> [WORK INSTRUCTIONS]: Return every line of the material below word for word, leaving out the pictures.
--- Start RECORDS SUPPLIED ---
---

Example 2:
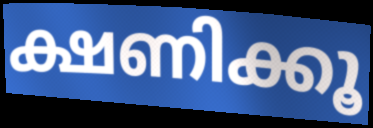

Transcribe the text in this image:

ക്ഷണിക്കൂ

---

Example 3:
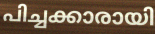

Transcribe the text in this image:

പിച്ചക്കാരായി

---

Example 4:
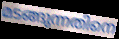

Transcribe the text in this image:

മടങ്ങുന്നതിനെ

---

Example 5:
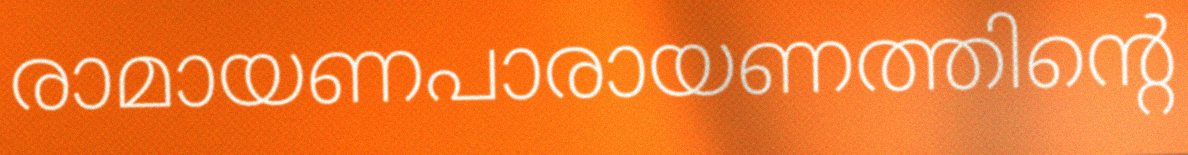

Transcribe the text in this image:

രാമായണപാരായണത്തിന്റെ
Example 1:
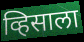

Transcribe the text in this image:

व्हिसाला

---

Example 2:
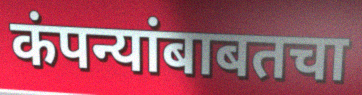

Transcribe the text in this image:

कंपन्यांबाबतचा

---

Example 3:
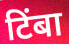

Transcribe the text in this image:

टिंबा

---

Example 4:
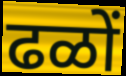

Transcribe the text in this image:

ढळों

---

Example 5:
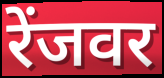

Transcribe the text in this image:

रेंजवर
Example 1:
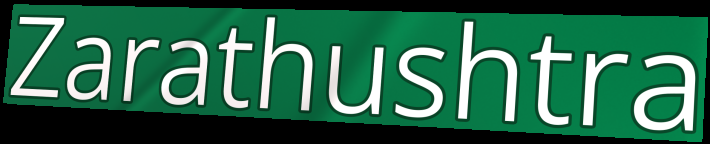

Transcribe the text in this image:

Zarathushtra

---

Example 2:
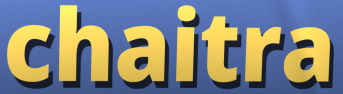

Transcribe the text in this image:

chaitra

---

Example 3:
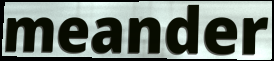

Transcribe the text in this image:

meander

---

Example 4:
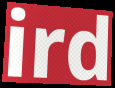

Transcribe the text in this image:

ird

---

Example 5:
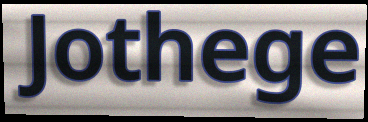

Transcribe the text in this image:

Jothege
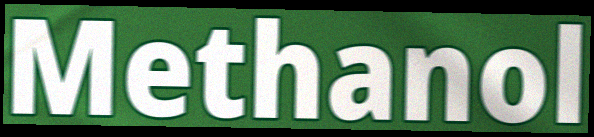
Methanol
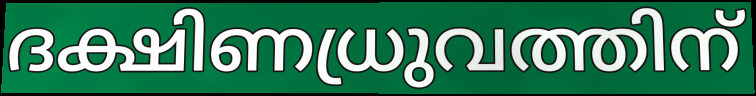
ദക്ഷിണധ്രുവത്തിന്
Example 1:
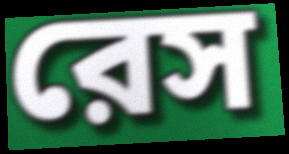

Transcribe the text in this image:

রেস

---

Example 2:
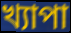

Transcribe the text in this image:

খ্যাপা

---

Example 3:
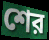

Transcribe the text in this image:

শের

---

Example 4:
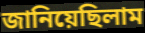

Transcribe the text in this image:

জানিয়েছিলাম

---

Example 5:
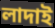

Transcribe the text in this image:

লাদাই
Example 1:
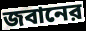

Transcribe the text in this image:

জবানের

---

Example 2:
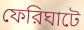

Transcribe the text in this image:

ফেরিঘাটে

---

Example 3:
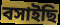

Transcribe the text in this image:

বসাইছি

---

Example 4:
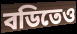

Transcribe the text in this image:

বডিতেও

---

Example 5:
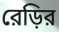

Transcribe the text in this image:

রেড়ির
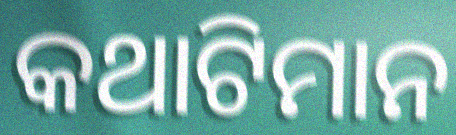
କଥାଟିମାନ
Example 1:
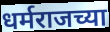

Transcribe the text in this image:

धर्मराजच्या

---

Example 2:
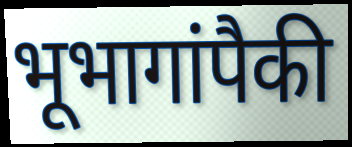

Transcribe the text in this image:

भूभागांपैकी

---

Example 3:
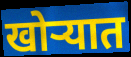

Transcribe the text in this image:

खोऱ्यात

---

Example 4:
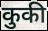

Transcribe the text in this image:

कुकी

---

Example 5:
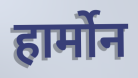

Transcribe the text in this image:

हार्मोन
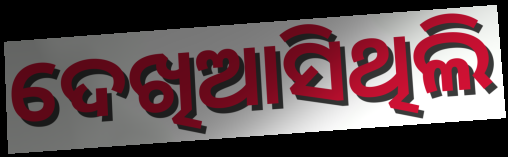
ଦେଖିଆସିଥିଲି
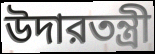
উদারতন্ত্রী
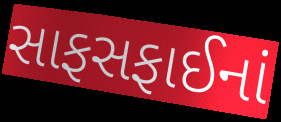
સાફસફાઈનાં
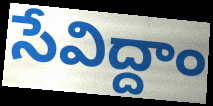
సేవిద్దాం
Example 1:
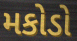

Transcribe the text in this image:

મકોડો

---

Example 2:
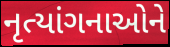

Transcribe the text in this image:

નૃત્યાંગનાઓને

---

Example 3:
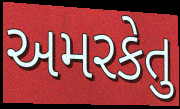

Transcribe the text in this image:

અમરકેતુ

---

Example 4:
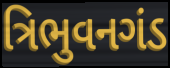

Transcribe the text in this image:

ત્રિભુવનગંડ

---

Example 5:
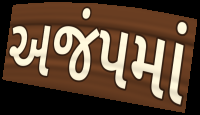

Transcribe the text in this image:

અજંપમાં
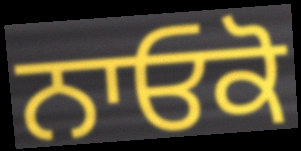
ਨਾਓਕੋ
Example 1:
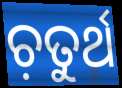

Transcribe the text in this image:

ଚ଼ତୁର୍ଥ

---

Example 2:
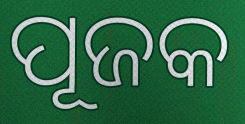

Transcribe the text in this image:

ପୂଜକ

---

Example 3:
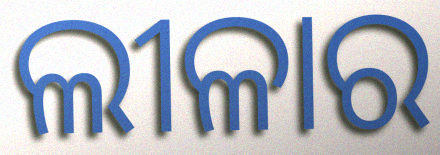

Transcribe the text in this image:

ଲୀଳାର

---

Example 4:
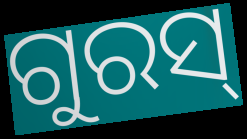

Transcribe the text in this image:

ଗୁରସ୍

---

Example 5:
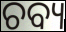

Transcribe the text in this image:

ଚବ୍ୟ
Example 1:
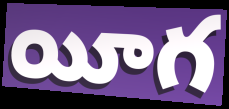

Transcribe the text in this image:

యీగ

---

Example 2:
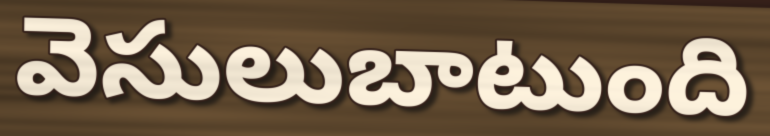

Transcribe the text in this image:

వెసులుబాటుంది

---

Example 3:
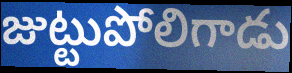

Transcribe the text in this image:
--- End RECORDS SUPPLIED ---
> [CORRECT RESULT]:
---

Example 2:

Transcribe the text in this image:

ക്ഷണിക്കൂ

---

Example 3:

Transcribe the text in this image:

പിച്ചക്കാരായി

---

Example 4:

Transcribe the text in this image:

മടങ്ങുന്നതിനെ

---

Example 5:

Transcribe the text in this image:

രാമായണപാരായണത്തിന്റെ
Example 1:

Transcribe the text in this image:

व्हिसाला

---

Example 2:

Transcribe the text in this image:

कंपन्यांबाबतचा

---

Example 3:

Transcribe the text in this image:

टिंबा

---

Example 4:

Transcribe the text in this image:

ढळों

---

Example 5:

Transcribe the text in this image:

रेंजवर
Example 1:

Transcribe the text in this image:

Zarathushtra

---

Example 2:

Transcribe the text in this image:

chaitra

---

Example 3:

Transcribe the text in this image:

meander

---

Example 4:

Transcribe the text in this image:

ird

---

Example 5:

Transcribe the text in this image:

Jothege
Methanol
ദക്ഷിണധ്രുവത്തിന്
Example 1:

Transcribe the text in this image:

রেস

---

Example 2:

Transcribe the text in this image:

খ্যাপা

---

Example 3:

Transcribe the text in this image:

শের

---

Example 4:

Transcribe the text in this image:

জানিয়েছিলাম

---

Example 5:

Transcribe the text in this image:

লাদাই
Example 1:

Transcribe the text in this image:

জবানের

---

Example 2:

Transcribe the text in this image:

ফেরিঘাটে

---

Example 3:

Transcribe the text in this image:

বসাইছি

---

Example 4:

Transcribe the text in this image:

বডিতেও

---

Example 5:

Transcribe the text in this image:

রেড়ির
କଥାଟିମାନ
Example 1:

Transcribe the text in this image:

धर्मराजच्या

---

Example 2:

Transcribe the text in this image:

भूभागांपैकी

---

Example 3:

Transcribe the text in this image:

खोऱ्यात

---

Example 4:

Transcribe the text in this image:

कुकी

---

Example 5:

Transcribe the text in this image:

हार्मोन
ଦେଖିଆସିଥିଲି
উদারতন্ত্রী
સાફસફાઈનાં
సేవిద్దాం
Example 1:

Transcribe the text in this image:

મકોડો

---

Example 2:

Transcribe the text in this image:

નૃત્યાંગનાઓને

---

Example 3:

Transcribe the text in this image:

અમરકેતુ

---

Example 4:

Transcribe the text in this image:

ત્રિભુવનગંડ

---

Example 5:

Transcribe the text in this image:

અજંપમાં
ਨਾਓਕੋ
Example 1:

Transcribe the text in this image:

ଚ଼ତୁର୍ଥ

---

Example 2:

Transcribe the text in this image:

ପୂଜକ

---

Example 3:

Transcribe the text in this image:

ଲୀଳାର

---

Example 4:

Transcribe the text in this image:

ଗୁରସ୍

---

Example 5:

Transcribe the text in this image:

ଚବ୍ୟ
Example 1:

Transcribe the text in this image:

యీగ

---

Example 2:

Transcribe the text in this image:

వెసులుబాటుంది

---

Example 3:

Transcribe the text in this image:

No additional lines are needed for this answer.